Below are lines of data; count those that contain "shoulder" and give the total alone.

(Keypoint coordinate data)
--- START ---
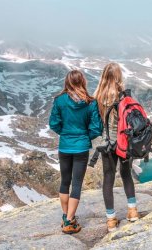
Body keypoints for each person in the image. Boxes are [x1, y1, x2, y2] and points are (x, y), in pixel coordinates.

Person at [49, 69, 103, 234]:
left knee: (65, 181)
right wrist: (85, 137)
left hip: (65, 146)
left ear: (67, 82)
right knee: (77, 183)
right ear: (83, 82)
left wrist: (65, 134)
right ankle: (70, 221)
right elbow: (96, 128)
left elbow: (54, 123)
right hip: (81, 147)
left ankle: (66, 215)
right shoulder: (91, 103)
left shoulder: (59, 101)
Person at [94, 62, 139, 232]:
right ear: (119, 76)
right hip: (124, 143)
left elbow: (96, 123)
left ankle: (111, 220)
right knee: (126, 174)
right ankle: (133, 211)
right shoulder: (123, 96)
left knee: (108, 179)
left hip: (107, 144)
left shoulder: (97, 97)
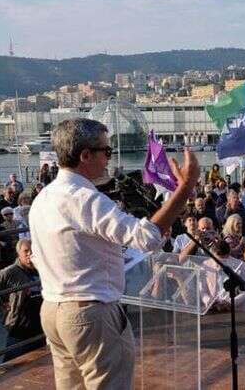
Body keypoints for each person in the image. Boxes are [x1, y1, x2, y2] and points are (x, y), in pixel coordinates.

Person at [30, 118, 199, 389]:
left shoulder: (43, 198)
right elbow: (146, 238)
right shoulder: (85, 199)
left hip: (53, 310)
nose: (109, 159)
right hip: (90, 314)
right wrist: (185, 188)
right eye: (106, 152)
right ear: (85, 155)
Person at [0, 239, 44, 361]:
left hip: (42, 325)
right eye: (26, 251)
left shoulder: (43, 268)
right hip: (20, 328)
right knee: (12, 365)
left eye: (33, 251)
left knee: (41, 362)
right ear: (18, 254)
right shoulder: (10, 271)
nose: (29, 254)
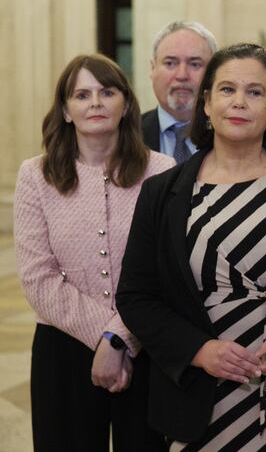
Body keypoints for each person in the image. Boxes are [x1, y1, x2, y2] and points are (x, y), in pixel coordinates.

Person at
--- END ---
Response to this task. 8